§ Records for the task:
════
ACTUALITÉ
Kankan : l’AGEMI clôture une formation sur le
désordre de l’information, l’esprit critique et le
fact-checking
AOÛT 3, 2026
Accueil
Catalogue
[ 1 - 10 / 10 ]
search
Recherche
════
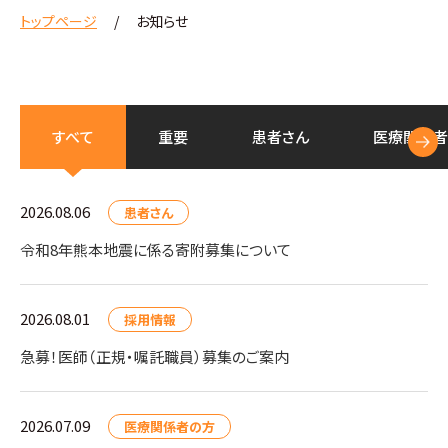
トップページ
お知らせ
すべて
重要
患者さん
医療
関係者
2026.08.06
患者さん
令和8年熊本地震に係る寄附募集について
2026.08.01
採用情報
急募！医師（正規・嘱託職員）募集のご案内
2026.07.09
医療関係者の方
════
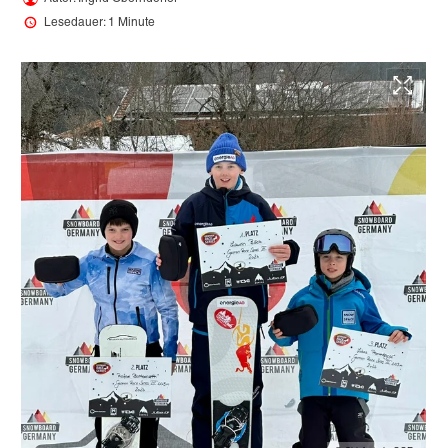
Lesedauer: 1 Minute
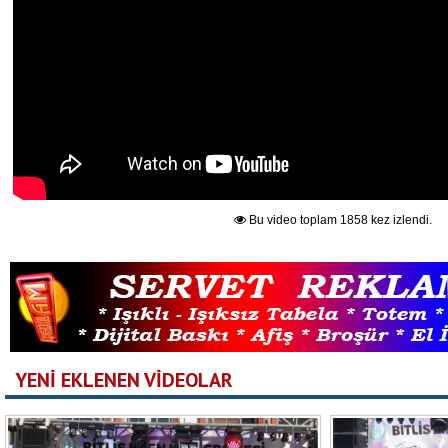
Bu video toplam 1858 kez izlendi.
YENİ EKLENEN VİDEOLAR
════
§ What is being asked: Please print the lines without any change, beginning with the line that contains "Bu video toplam 1858 kez izlendi." and stopping after the line that contains "YENİ EKLENEN VİDEOLAR".

§ Problem solution:
Bu video toplam 1858 kez izlendi.
YENİ EKLENEN VİDEOLAR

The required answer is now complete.